**INSTRUCTIONS FOR THE TASK**
Copy out every line of the material below word for word, leaving out the pictures.

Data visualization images
::::::::

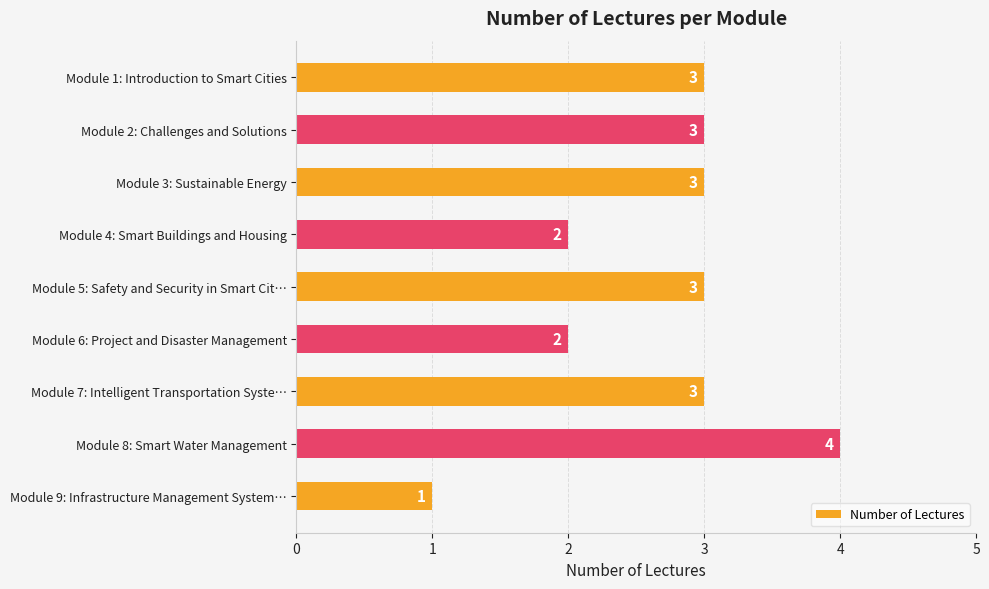

What position from the bottom is Module 7: Intelligent Transportation Syste…?

3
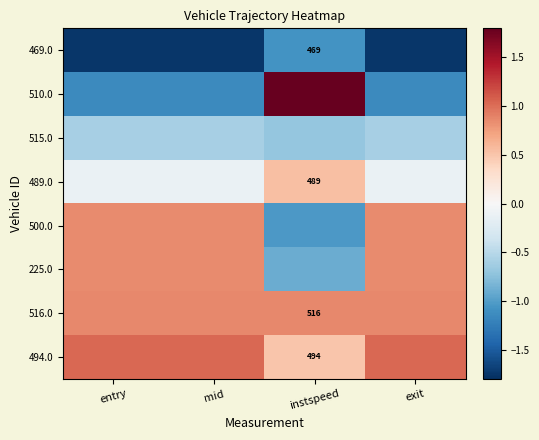

Between mid and instspeed, which is larger?

instspeed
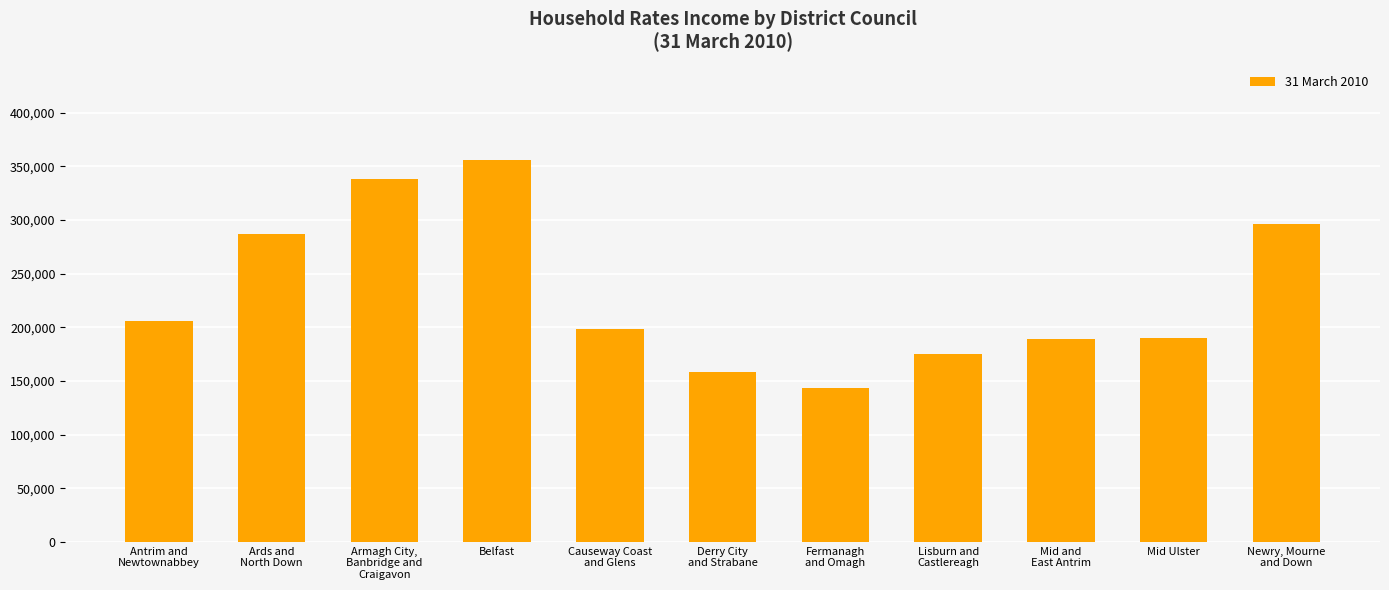

At which label is the value closest to 249659?

Ards and
North Down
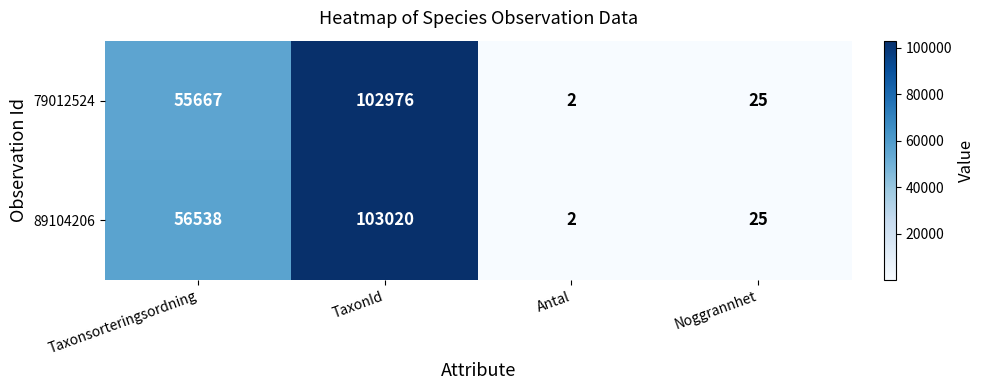

List the labels in order of 89104206 value, smallest first.

Antal, Noggrannhet, Taxonsorteringsordning, TaxonId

::::::::

**EXPECTED OUTPUT**
What position from the bottom is Module 7: Intelligent Transportation Syste…?

3

Between mid and instspeed, which is larger?

instspeed

At which label is the value closest to 249659?

Ards and
North Down

List the labels in order of 89104206 value, smallest first.

Antal, Noggrannhet, Taxonsorteringsordning, TaxonId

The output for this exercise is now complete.